* DIRECTIONS FOR THIS TASK
Arrange the text of the entries below as a Markdown table with the columns "Row" and "Line", numbering each line in order and skipping blank lines. Leave out the picture markers.

/---

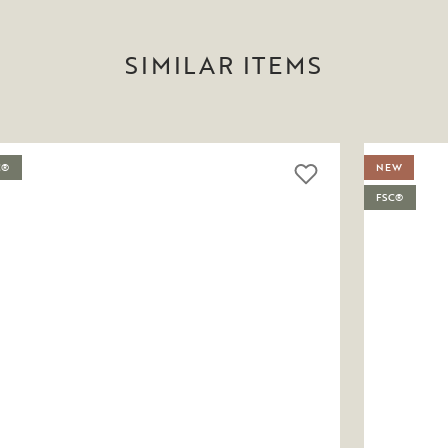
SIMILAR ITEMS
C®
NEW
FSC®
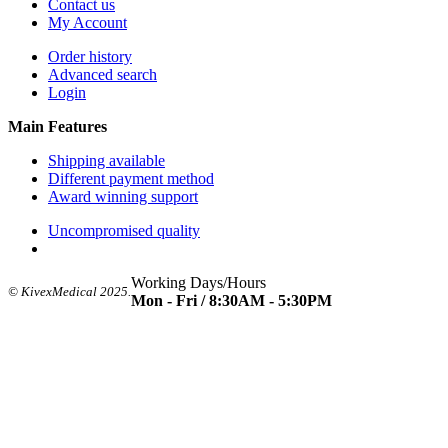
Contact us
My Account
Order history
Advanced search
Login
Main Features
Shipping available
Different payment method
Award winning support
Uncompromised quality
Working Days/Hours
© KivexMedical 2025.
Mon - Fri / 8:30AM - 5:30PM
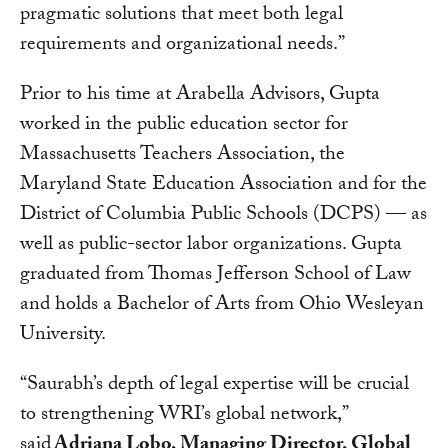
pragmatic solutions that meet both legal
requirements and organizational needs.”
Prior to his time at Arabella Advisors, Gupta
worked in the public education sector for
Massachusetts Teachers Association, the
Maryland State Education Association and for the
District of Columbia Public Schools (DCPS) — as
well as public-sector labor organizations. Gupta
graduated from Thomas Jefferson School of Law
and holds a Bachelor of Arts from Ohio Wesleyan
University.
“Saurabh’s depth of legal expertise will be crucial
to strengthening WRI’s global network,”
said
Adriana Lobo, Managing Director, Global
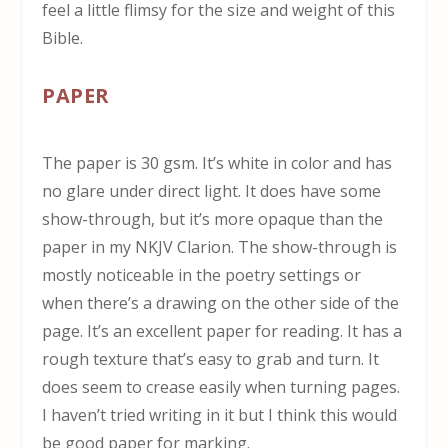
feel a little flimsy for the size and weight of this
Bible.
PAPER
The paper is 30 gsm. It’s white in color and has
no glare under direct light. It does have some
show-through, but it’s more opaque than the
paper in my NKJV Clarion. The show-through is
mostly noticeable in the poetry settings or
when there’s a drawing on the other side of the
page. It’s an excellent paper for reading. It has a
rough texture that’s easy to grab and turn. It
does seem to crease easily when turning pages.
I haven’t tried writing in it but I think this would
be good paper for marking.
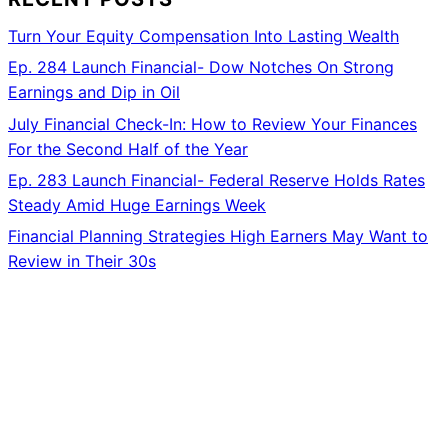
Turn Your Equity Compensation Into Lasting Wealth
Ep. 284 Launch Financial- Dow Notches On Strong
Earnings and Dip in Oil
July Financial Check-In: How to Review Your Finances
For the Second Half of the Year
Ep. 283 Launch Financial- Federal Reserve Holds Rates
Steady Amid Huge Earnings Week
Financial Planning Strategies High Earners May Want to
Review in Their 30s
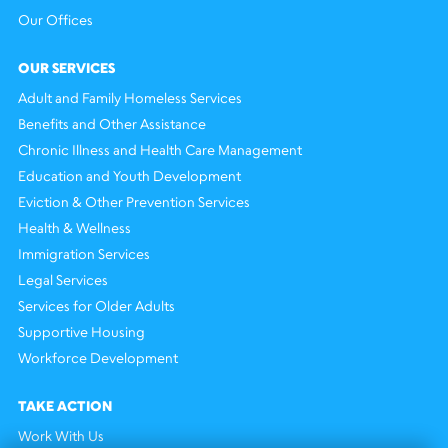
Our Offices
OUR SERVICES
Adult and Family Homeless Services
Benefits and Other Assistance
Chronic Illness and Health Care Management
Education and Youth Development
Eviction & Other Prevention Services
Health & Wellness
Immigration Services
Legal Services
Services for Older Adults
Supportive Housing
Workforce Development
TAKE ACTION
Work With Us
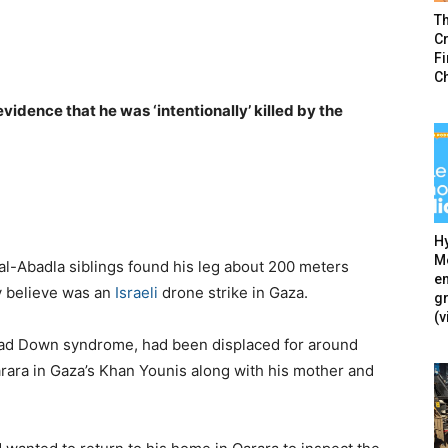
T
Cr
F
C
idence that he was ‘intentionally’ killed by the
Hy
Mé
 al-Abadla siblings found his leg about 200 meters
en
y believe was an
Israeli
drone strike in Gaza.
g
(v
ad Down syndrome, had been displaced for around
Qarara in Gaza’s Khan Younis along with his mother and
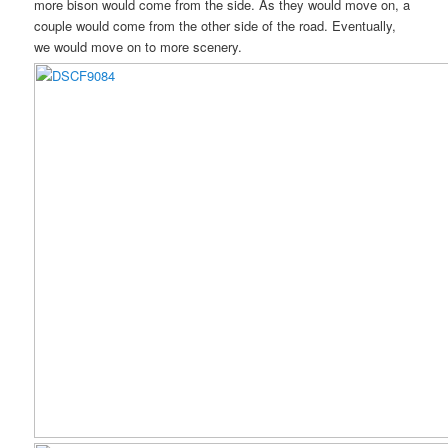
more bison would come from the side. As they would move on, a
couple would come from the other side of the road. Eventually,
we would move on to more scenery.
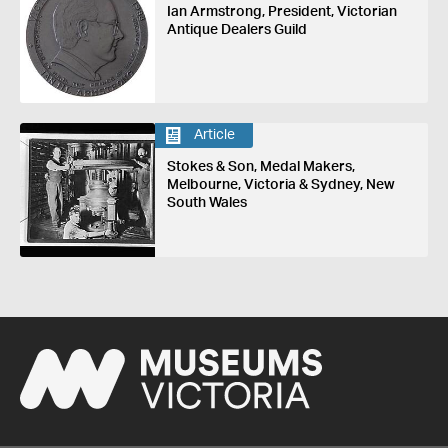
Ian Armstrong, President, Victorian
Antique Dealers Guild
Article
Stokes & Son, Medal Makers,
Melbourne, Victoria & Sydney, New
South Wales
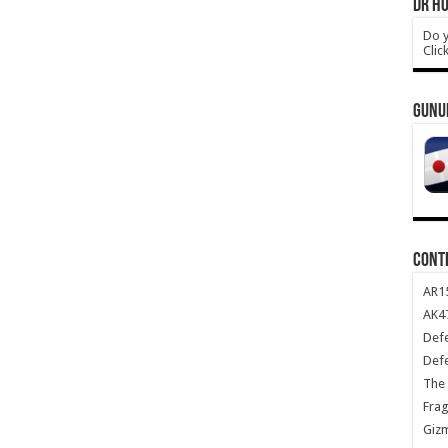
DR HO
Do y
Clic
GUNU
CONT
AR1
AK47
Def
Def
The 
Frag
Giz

\---

* ANSWER SPACE
| Row | Line |
|---|---|
| 1 | SIMILAR ITEMS |
| 2 | C® |
| 3 | NEW |
| 4 | FSC® |
| 5 | Contact us |
| 6 | My Account |
| 7 | Order history |
| 8 | Advanced search |
| 9 | Login |
| 10 | Main Features |
| 11 | Shipping available |
| 12 | Different payment method |
| 13 | Award winning support |
| 14 | Uncompromised quality |
| 15 | Working Days/Hours |
| 16 | © KivexMedical 2025. |
| 17 | Mon - Fri / 8:30AM - 5:30PM |
| 18 | pragmatic solutions that meet both legal |
| 19 | requirements and organizational needs.” |
| 20 | Prior to his time at Arabella Advisors, Gupta |
| 21 | worked in the public education sector for |
| 22 | Massachusetts Teachers Association, the |
| 23 | Maryland State Education Association and for the |
| 24 | District of Columbia Public Schools (DCPS) — as |
| 25 | well as public-sector labor organizations. Gupta |
| 26 | graduated from Thomas Jefferson School of Law |
| 27 | and holds a Bachelor of Arts from Ohio Wesleyan |
| 28 | University. |
| 29 | “Saurabh’s depth of legal expertise will be crucial |
| 30 | to strengthening WRI’s global network,” |
| 31 | said |
| 32 | Adriana Lobo, Managing Director, Global |
| 33 | feel a little flimsy for the size and weight of this |
| 34 | Bible. |
| 35 | PAPER |
| 36 | The paper is 30 gsm. It’s white in color and has |
| 37 | no glare under direct light. It does have some |
| 38 | show-through, but it’s more opaque than the |
| 39 | paper in my NKJV Clarion. The show-through is |
| 40 | mostly noticeable in the poetry settings or |
| 41 | when there’s a drawing on the other side of the |
| 42 | page. It’s an excellent paper for reading. It has a |
| 43 | rough texture that’s easy to grab and turn. It |
| 44 | does seem to crease easily when turning pages. |
| 45 | I haven’t tried writing in it but I think this would |
| 46 | be good paper for marking. |
| 47 | Turn Your Equity Compensation Into Lasting Wealth |
| 48 | Ep. 284 Launch Financial- Dow Notches On Strong |
| 49 | Earnings and Dip in Oil |
| 50 | July Financial Check-In: How to Review Your Finances |
| 51 | For the Second Half of the Year |
| 52 | Ep. 283 Launch Financial- Federal Reserve Holds Rates |
| 53 | Steady Amid Huge Earnings Week |
| 54 | Financial Planning Strategies High Earners May Want to |
| 55 | Review in Their 30s |
| 56 | Our Offices |
| 57 | OUR SERVICES |
| 58 | Adult and Family Homeless Services |
| 59 | Benefits and Other Assistance |
| 60 | Chronic Illness and Health Care Management |
| 61 | Education and Youth Development |
| 62 | Eviction & Other Prevention Services |
| 63 | Health & Wellness |
| 64 | Immigration Services |
| 65 | Legal Services |
| 66 | Services for Older Adults |
| 67 | Supportive Housing |
| 68 | Workforce Development |
| 69 | TAKE ACTION |
| 70 | Work With Us |
| 71 | T |
| 72 | Cr |
| 73 | F |
| 74 | C |
| 75 | idence that he was ‘intentionally’ killed by the |
| 76 | Hy |
| 77 | Mé |
| 78 |  al-Abadla siblings found his leg about 200 meters |
| 79 | en |
| 80 | y believe was an |
| 81 | Israeli |
| 82 | drone strike in Gaza. |
| 83 | g |
| 84 | (v |
| 85 | ad Down syndrome, had been displaced for around |
| 86 | Qarara in Gaza’s Khan Younis along with his mother and |
| 87 | more bison would come from the side. As they would move on, a |
| 88 | couple would come from the other side of the road. Eventually, |
| 89 | we would move on to more scenery. |
| 90 | Ian Armstrong, President, Victorian |
| 91 | Antique Dealers Guild |
| 92 | Article |
| 93 | Stokes & Son, Medal Makers, |
| 94 | Melbourne, Victoria & Sydney, New |
| 95 | South Wales |
| 96 | DR HO |
| 97 | Do y |
| 98 | Clic |
| 99 | GUNU |
| 100 | CONT |
| 101 | AR1 |
| 102 | AK47 |
| 103 | Def |
| 104 | Def |
| 105 | The  |
| 106 | Frag |
| 107 | Giz |